» **What to produce**: Format the lines below as a Markdown table with two columns, "No." for the row number and "Line" for the line itself. Include every line and skip any blank ones.

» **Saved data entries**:
──────────
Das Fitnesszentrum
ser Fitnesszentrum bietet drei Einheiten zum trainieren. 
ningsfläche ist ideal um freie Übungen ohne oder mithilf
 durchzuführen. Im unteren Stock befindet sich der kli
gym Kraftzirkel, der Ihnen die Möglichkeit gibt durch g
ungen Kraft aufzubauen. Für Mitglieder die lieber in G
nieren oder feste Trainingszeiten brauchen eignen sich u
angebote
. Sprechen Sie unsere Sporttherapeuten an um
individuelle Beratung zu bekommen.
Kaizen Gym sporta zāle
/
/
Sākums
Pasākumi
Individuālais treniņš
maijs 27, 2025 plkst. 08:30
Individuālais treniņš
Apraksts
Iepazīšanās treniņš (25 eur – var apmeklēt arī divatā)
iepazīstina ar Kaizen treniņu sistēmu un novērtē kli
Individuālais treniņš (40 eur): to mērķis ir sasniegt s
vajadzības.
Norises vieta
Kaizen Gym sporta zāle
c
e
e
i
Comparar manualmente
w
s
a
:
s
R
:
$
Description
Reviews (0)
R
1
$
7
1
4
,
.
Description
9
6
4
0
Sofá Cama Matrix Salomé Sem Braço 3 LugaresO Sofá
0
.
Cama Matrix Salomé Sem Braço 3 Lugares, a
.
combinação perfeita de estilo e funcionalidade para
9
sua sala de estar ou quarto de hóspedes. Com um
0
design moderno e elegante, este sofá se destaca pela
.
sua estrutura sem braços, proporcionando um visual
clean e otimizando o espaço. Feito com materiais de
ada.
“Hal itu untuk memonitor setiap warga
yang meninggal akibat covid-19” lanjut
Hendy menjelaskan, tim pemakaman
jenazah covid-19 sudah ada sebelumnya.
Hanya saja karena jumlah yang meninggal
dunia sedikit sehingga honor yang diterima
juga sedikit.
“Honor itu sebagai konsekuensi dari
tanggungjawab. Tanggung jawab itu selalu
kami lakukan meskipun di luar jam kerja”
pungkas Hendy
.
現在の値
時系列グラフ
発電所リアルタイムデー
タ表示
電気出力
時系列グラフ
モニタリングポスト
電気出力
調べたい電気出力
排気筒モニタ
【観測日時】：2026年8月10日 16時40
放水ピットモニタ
──────────
» **Answer for the task**:
| No. | Line |
|---|---|
| 1 | Das Fitnesszentrum |
| 2 | ser Fitnesszentrum bietet drei Einheiten zum trainieren.  |
| 3 | ningsfläche ist ideal um freie Übungen ohne oder mithilf |
| 4 |  durchzuführen. Im unteren Stock befindet sich der kli |
| 5 | gym Kraftzirkel, der Ihnen die Möglichkeit gibt durch g |
| 6 | ungen Kraft aufzubauen. Für Mitglieder die lieber in G |
| 7 | nieren oder feste Trainingszeiten brauchen eignen sich u |
| 8 | angebote |
| 9 | . Sprechen Sie unsere Sporttherapeuten an um |
| 10 | individuelle Beratung zu bekommen. |
| 11 | Kaizen Gym sporta zāle |
| 12 | / |
| 13 | / |
| 14 | Sākums |
| 15 | Pasākumi |
| 16 | Individuālais treniņš |
| 17 | maijs 27, 2025 plkst. 08:30 |
| 18 | Individuālais treniņš |
| 19 | Apraksts |
| 20 | Iepazīšanās treniņš (25 eur – var apmeklēt arī divatā) |
| 21 | iepazīstina ar Kaizen treniņu sistēmu un novērtē kli |
| 22 | Individuālais treniņš (40 eur): to mērķis ir sasniegt s |
| 23 | vajadzības. |
| 24 | Norises vieta |
| 25 | Kaizen Gym sporta zāle |
| 26 | c |
| 27 | e |
| 28 | e |
| 29 | i |
| 30 | Comparar manualmente |
| 31 | w |
| 32 | s |
| 33 | a |
| 34 | : |
| 35 | s |
| 36 | R |
| 37 | : |
| 38 | $ |
| 39 | Description |
| 40 | Reviews (0) |
| 41 | R |
| 42 | 1 |
| 43 | $ |
| 44 | 7 |
| 45 | 1 |
| 46 | 4 |
| 47 | , |
| 48 | . |
| 49 | Description |
| 50 | 9 |
| 51 | 6 |
| 52 | 4 |
| 53 | 0 |
| 54 | Sofá Cama Matrix Salomé Sem Braço 3 LugaresO Sofá |
| 55 | 0 |
| 56 | . |
| 57 | Cama Matrix Salomé Sem Braço 3 Lugares, a |
| 58 | . |
| 59 | combinação perfeita de estilo e funcionalidade para |
| 60 | 9 |
| 61 | sua sala de estar ou quarto de hóspedes. Com um |
| 62 | 0 |
| 63 | design moderno e elegante, este sofá se destaca pela |
| 64 | . |
| 65 | sua estrutura sem braços, proporcionando um visual |
| 66 | clean e otimizando o espaço. Feito com materiais de |
| 67 | ada. |
| 68 | “Hal itu untuk memonitor setiap warga |
| 69 | yang meninggal akibat covid-19” lanjut |
| 70 | Hendy menjelaskan, tim pemakaman |
| 71 | jenazah covid-19 sudah ada sebelumnya. |
| 72 | Hanya saja karena jumlah yang meninggal |
| 73 | dunia sedikit sehingga honor yang diterima |
| 74 | juga sedikit. |
| 75 | “Honor itu sebagai konsekuensi dari |
| 76 | tanggungjawab. Tanggung jawab itu selalu |
| 77 | kami lakukan meskipun di luar jam kerja” |
| 78 | pungkas Hendy |
| 79 | . |
| 80 | 現在の値 |
| 81 | 時系列グラフ |
| 82 | 発電所リアルタイムデー |
| 83 | タ表示 |
| 84 | 電気出力 |
| 85 | 時系列グラフ |
| 86 | モニタリングポスト |
| 87 | 電気出力 |
| 88 | 調べたい電気出力 |
| 89 | 排気筒モニタ |
| 90 | 【観測日時】：2026年8月10日 16時40 |
| 91 | 放水ピットモニタ |